As I awoke to resume watch around 3:00 am, the waning gibbous moon was at midsky. The night was peaceful as the 3-5 foot waves rolled beneath the boat from the northwest. Radar revealed a line of showers to our north, but they seemed to be moving westwardly and did not reveal an immediate threat.
At 5:30 am, after wasting a little time out in the gulf in order to make our entry into San Carlos Bay with daylight, we lowered both sails and fired up the twin diesels. Remarkably, as we entered the bay we saw our first dolphins of the trip. There were three which crossed in front of us. The sky also turned ominous with dark clouds interspersed with streaks of lightning looming ahead. The dark brushstrokes of rain showers filled the sky around us. I put on my poncho expecting the worst. Once again, however, we were blessed to have only received about 5 minutes of moderate rain. There was no significant lightning or thunder directly overhead.

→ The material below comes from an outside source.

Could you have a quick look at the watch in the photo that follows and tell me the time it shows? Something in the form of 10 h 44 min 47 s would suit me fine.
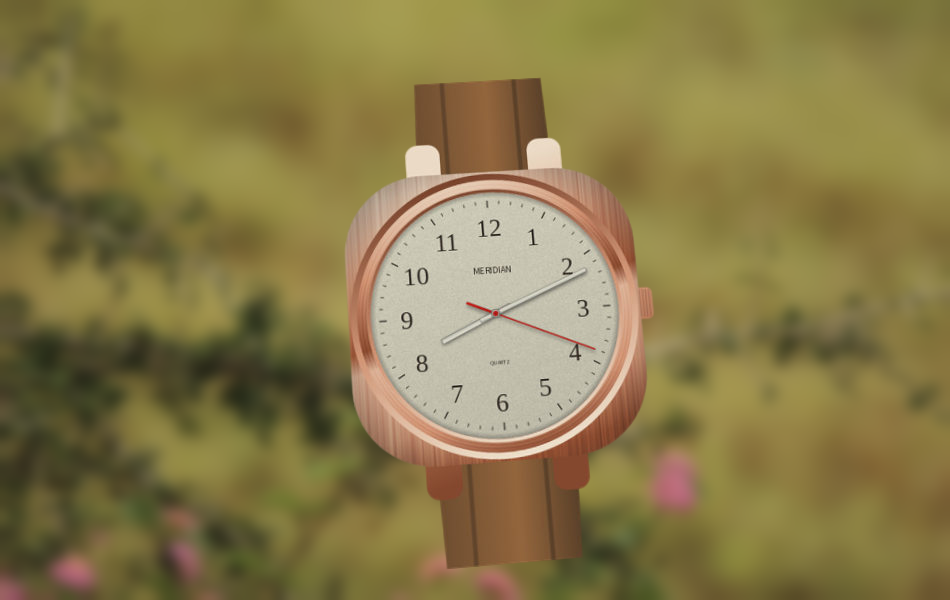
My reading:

As we made our way under Span A of the Sanibel Causeway, it was cause for minor panic on Cindy’s part. We had just, yesterday, watched a video of a sailboat going under a bridge and losing its mast because the clearance was not sufficient. Our mast is just shy of 65 feet. The vertical clearance for Span A is 70 feet. So, I knew (intellectually, that is) that we would make it easily. But, no matter what one’s mind tells him about the logical impossibility of losing his mast, the heart palpitates with fear as one approaches the span. Cindy was certain our mast was a goner. I must confess that, on our approach, I had some trepidation as well. Of course, we cleared it with ease.
As the day dawned, we made our way through some of the most beautiful scenery imaginable. The landscape was littered with seemingly dozens of small islands covered with mangroves. Florida waterfowl played in this wildlife Disneyland. And, we saw boats. It is hard to believe, but from the time we entered the gulf until the time we exited the gulf, we saw no other boats of any kind. Here was evidence that the human race did still exist. We made our way north until we reached the Okeechobee waterway, at which time we made a 90 degree turn to port and motored for another hour or so until we reached our planned anchorage, the Ding Darling National Wildlife Refuge. This place is exceedingly beautiful and the anchorage is well protected. There is a large area of 5-6 foot deep water in which to drop an anchor. Many boats could fit in this anchorage, but there were only two when we arrived. We’ll have to come back another time when we can actually visit the wildlife refuge, which offers nature walks and canoe trips. There are reportedly a number of Florida alligators, anhinga “snakebirds”, egrets, storks, great blue herons, and a number of other species.
We anchored at 9:20, did a little boat picking up after the at times boisterous trip, and took showers (after I caught a quick cat nap). We had some of the most delicious BLT sandwiches for lunch and then went exploring in the dinghy. Unfortunately, our explorations were thwarted. Due to low tide and sand bars, access to the island was limited (unless we wanted to dinghy quite a distance). So, after a little exploration from our dinghy we decided to head back to Beatitude and simply relax. The two boats that were there when we left had departed. We had this fantastically beautiful anchorage all to ourselves. Wow!
The day was completed by a beautiful sunset, some burgers, hot dogs, and corn on the grill, a card game of “10 Down” (which I won, of course), and a movie, “The Lord of the Rings: The Return of the King.” Cindy, Christy, and I had watched the first two installments of the trilogy before beginning our 6-day adventure. It was much better the second time around!